=== WHAT NEEDS TO BE DONE ===
Look through the data below and show every line that includes "della".

=== PROVIDED DATA ===
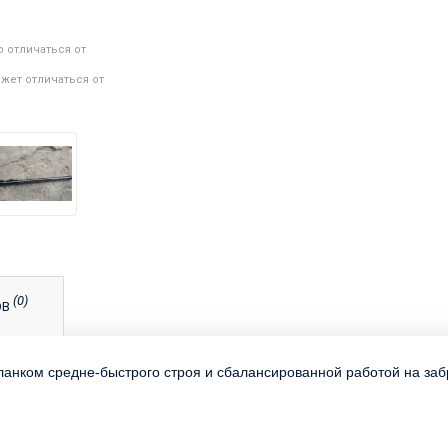
 отличаться от
жет отличаться от
(0)
ОВ
ланком средне-быстрого строя и сбалансированной работой на заб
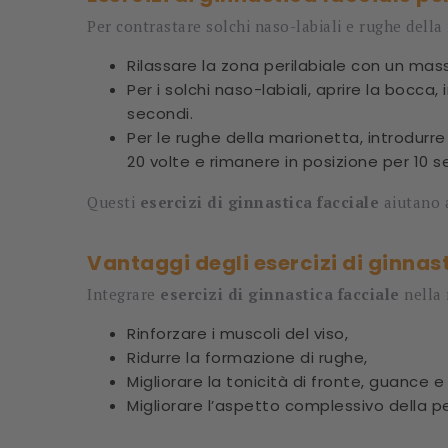
Per contrastare solchi naso-labiali e rughe della
Rilassare la zona perilabiale con un mas
Per i solchi naso-labiali, aprire la bocc
secondi.
Per le rughe della marionetta, introdurre 
20 volte e rimanere in posizione per 10 s
Questi
esercizi di ginnastica facciale
aiutano a
Vantaggi degli esercizi di ginnas
Integrare
esercizi di ginnastica facciale
nella 
Rinforzare i muscoli del viso,
Ridurre la formazione di rughe,
Migliorare la tonicità di fronte, guance e
Migliorare l’aspetto complessivo della pe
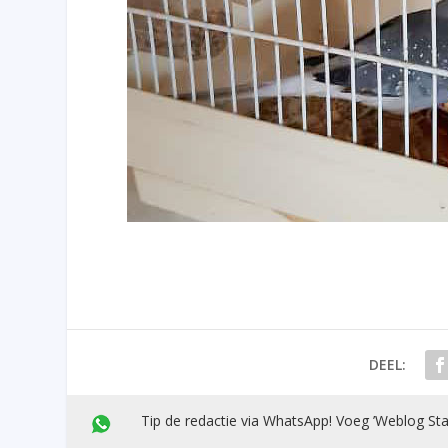
DEEL:
Tip de redactie via WhatsApp! Voeg ’Weblog Sta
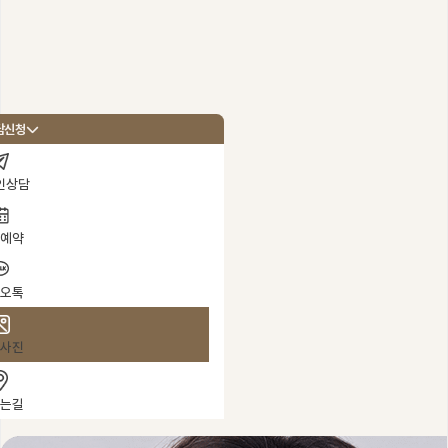
병원 소개
의료진 소개
담신청
Doctor Note
인상담
학술활동 / 보도자료
바로코TV
예약
성형
진료안내 / 오시는 길
수술
오톡
병원 둘러보기
성
성
연골입자란?
사진
연골입자 코성형
는길
연골입자 코주사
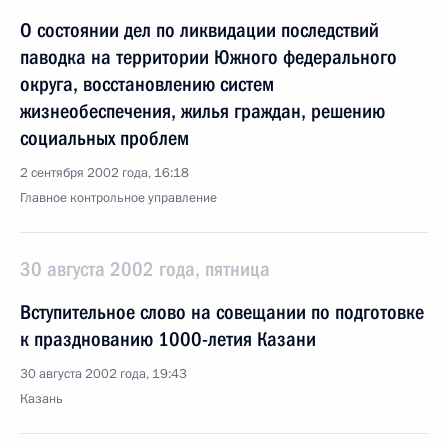
О состоянии дел по ликвидации последствий
паводка на территории Южного федерального
округа, восстановлению систем
жизнеобеспечения, жилья граждан, решению
социальных проблем
2 сентября 2002 года, 16:18
Главное контрольное управление
30 августа 2002 года, пятница
Вступительное слово на совещании по подготовке
к празднованию 1000-летия Казани
30 августа 2002 года, 19:43
Казань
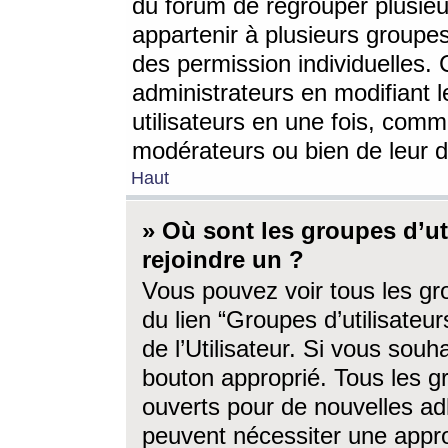
du forum de regrouper plusieur
appartenir à plusieurs groupe
des permission individuelles. 
administrateurs en modifiant 
utilisateurs en une fois, com
modérateurs ou bien de leur d
Haut
» Où sont les groupes d’ut
rejoindre un ?
Vous pouvez voir tous les gro
du lien “Groupes d’utilisate
de l’Utilisateur. Si vous souh
bouton approprié. Tous les gr
ouverts pour de nouvelles ad
peuvent nécessiter une approb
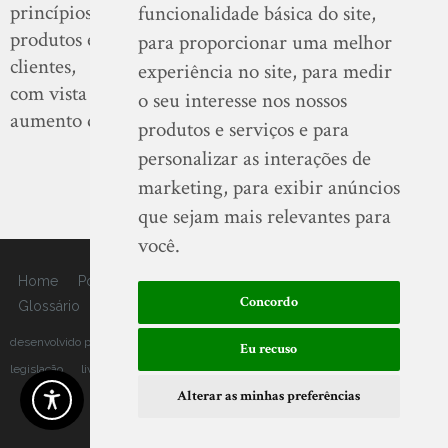
princípios e valores, da sua equipa, dos seus
funcionalidade básica do site
,
produtos e serviços e do relacionamento com os seus
para proporcionar uma melhor
clientes,
experiência no site
,
para medir
com vista ao reforço da reputação da empresa e ao
o seu interesse nos nossos
aumento do valor da marca.
produtos e serviços e para
personalizar as interações de
marketing
,
para exibir anúncios
que sejam mais relevantes para
você
.
Home
Portfólio
Soluções
Serviços
Sobre Nós
Blog
Concordo
Glossário
Contactos
desenvolvido por arkis
política de privacidade
política de cookies
Eu recuso
legislação
livro de reclamações
Alterar as minhas preferências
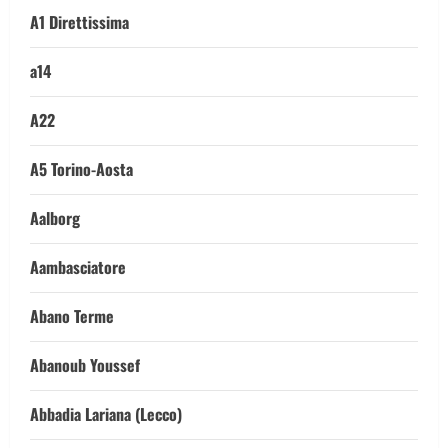
A1 Direttissima
a14
A22
A5 Torino-Aosta
Aalborg
Aambasciatore
Abano Terme
Abanoub Youssef
Abbadia Lariana (Lecco)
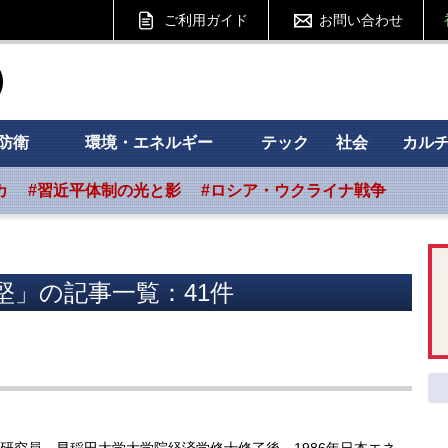
ご利用ガイド
お問い合わせ
ht フォーサイト
防衛
環境・エネルギー
テック
社会
カル
カ
#習近平体制の光と影
#ロシア・ウクライナ戦争
堅」の記事一覧：41件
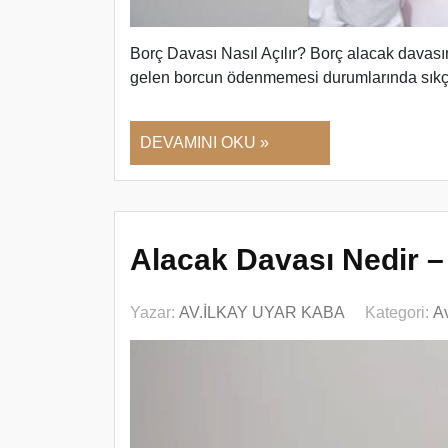
Borç Davası Nasıl Açılır? Borç alacak davası
gelen borcun ödenmemesi durumlarında sıkç
DEVAMINI OKU »
Alacak Davası Nedir – 
Yazar:
AV.İLKAY UYAR KABA
Kategori:
Av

=== SOLUTION ===
Per contrastare solchi naso-labiali e rughe della
Per le rughe della marionetta, introdurre 
Migliorare l’aspetto complessivo della pe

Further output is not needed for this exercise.